St. Petersburg is widely recognized as a dog-friendly city, and St. Pete-Clearwater International Airport is making sure its four-legged visitors and their humans feel welcome by rolling out the artificial turf carpet.
With the completion of the airport’s parking and roadway project – part of a series of multi-million dollar improvements at the airport over the past year – PIE has opened a brand-new “bark park” where guests and their dogs can frolic in a fenced area with anti-microbial turf, benches and hydration stations. And in case you left yours at home, they’ve got dog waste bags available, too.

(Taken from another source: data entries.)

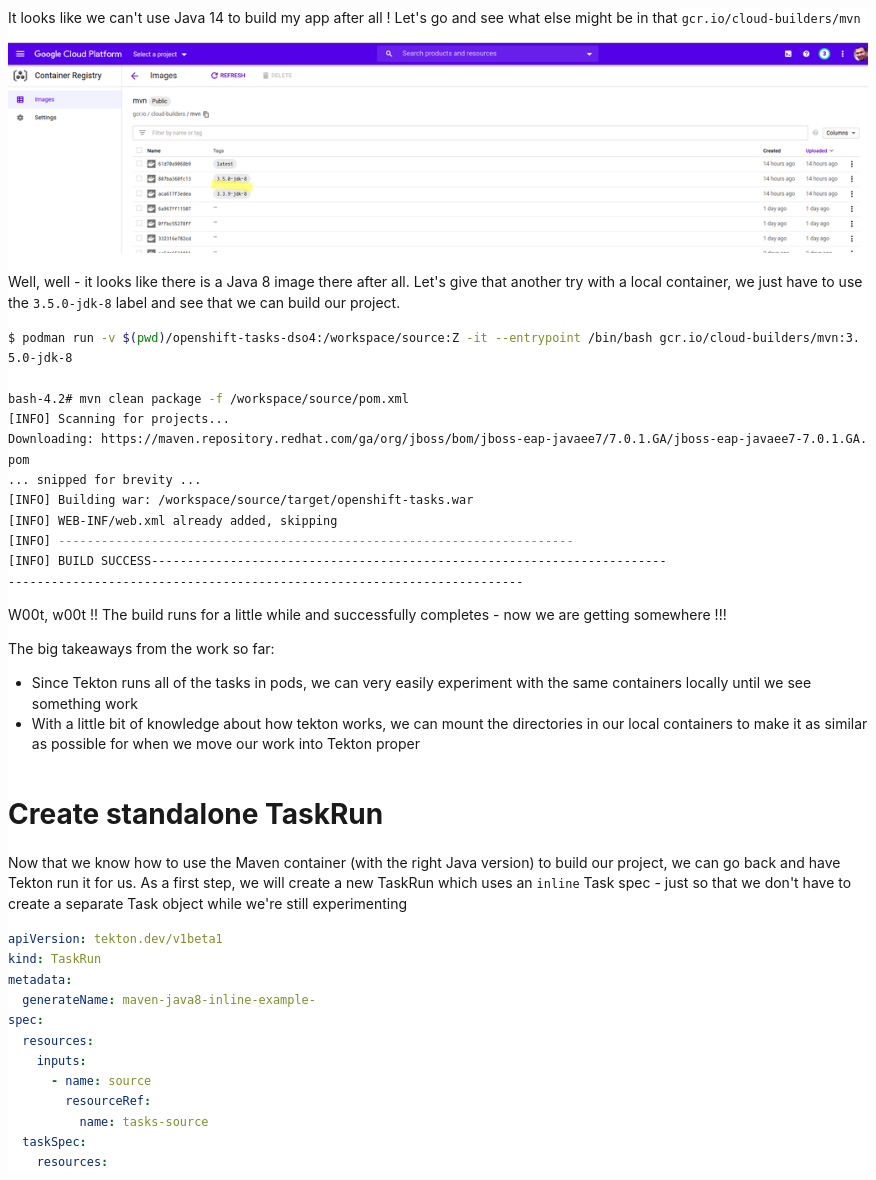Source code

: It looks like we can't use Java 14 to  build my app after all ! Let's  go and see what else might be in that `gcr.io/cloud-builders/mvn`

![Maven Container Images](images/grc_io_maven_images.png)

Well, well - it looks like there is a Java 8 image there after all. Let's give that another try with a local container, we just have to use the `3.5.0-jdk-8` label and see that we can build our project.
```bash
$ podman run -v $(pwd)/openshift-tasks-dso4:/workspace/source:Z -it --entrypoint /bin/bash gcr.io/cloud-builders/mvn:3.5.0-jdk-8

bash-4.2# mvn clean package -f /workspace/source/pom.xml
[INFO] Scanning for projects...
Downloading: https://maven.repository.redhat.com/ga/org/jboss/bom/jboss-eap-javaee7/7.0.1.GA/jboss-eap-javaee7-7.0.1.GA.pom
... snipped for brevity ... 
[INFO] Building war: /workspace/source/target/openshift-tasks.war
[INFO] WEB-INF/web.xml already added, skipping
[INFO] ------------------------------------------------------------------------
[INFO] BUILD SUCCESS------------------------------------------------------------------------
------------------------------------------------------------------------

``` 

W00t, w00t !! The build runs for a little while and successfully completes - now we are getting somewhere !!! 

The big takeaways from the work so far:
* Since Tekton runs all of the tasks in pods, we can very easily experiment with the same containers locally until we see something work
* With a little bit of knowledge about how tekton works, we can mount the directories in our local containers to make it as similar as possible for when we move our work into Tekton proper

# Create standalone TaskRun

Now that we know how to use the Maven container (with the right Java version) to build our project, we can go back and have Tekton run it for us. As a first step, we will create a new TaskRun which uses an `inline` Task spec - just so that we don't have to create a separate Task object while we're still experimenting

```yaml
apiVersion: tekton.dev/v1beta1
kind: TaskRun
metadata:
  generateName: maven-java8-inline-example-
spec:
  resources:
    inputs:
      - name: source
        resourceRef:
          name: tasks-source
  taskSpec:
    resources:
```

While the bark parks are new to the airport, its relationship with the canine community is not. About a year and a half ago, the airport began hosting dogs as part of its PIE PUPS (Pets Uplifting People) program, according to airport spokesperson Michele Routh. Organized by Project PUP, a certified therapy dog program, PIE PUPS spend time with passengers before their flights, which can help ease the stress and anxiety some people experience during air travel. All the dogs in the program have been therapy dogs for at least two years and also visit other sites including schools and hospitals.
“It’s been very well received,” Routh said of the program. “I’ve received some incredible customer feedback.”
PIE PUPS aren’t the only dogs that can be found at the airport. PIE has worked with the Southeastern Guide Dog Association for a number of years to help families who are training guide dogs. The dogs – and their humans – are periodically invited to the airport to take tours and go through TSA screening. Allegiant flight crews then invite the dogs on board so they can get the experience of being on a plane, something they could end up doing with their owners once they start their official guide dog careers.
Southeastern Guide Dogs worked with airport staff on the bark park project, which Suzy Wilburn, director of admissions and alumni support for the organization called a “wonderful experience” that will help improve accommodations for those traveling with a service dog.
“Their focus on accessibility, safety and attention to detail is top-notch and should be recognized,” she said of the airport.
In non-dog related news, September passenger traffic at the airport is down 37 percent from the same time last year, marking PIE’s lowest monthly decrease since the pandemic began. Overall, 2020 year-to-date passenger loads are down 35 percent. At the August ribbon cutting of an outpost of the popular Mazarro’s Italian Market located in the area outside gates 7 through 11, airport director Tom Jewsbury said PIE has been able to retain 53 out of its 56 nonstop destinations.
“We’re actually doing quite well,” Jewsbury said.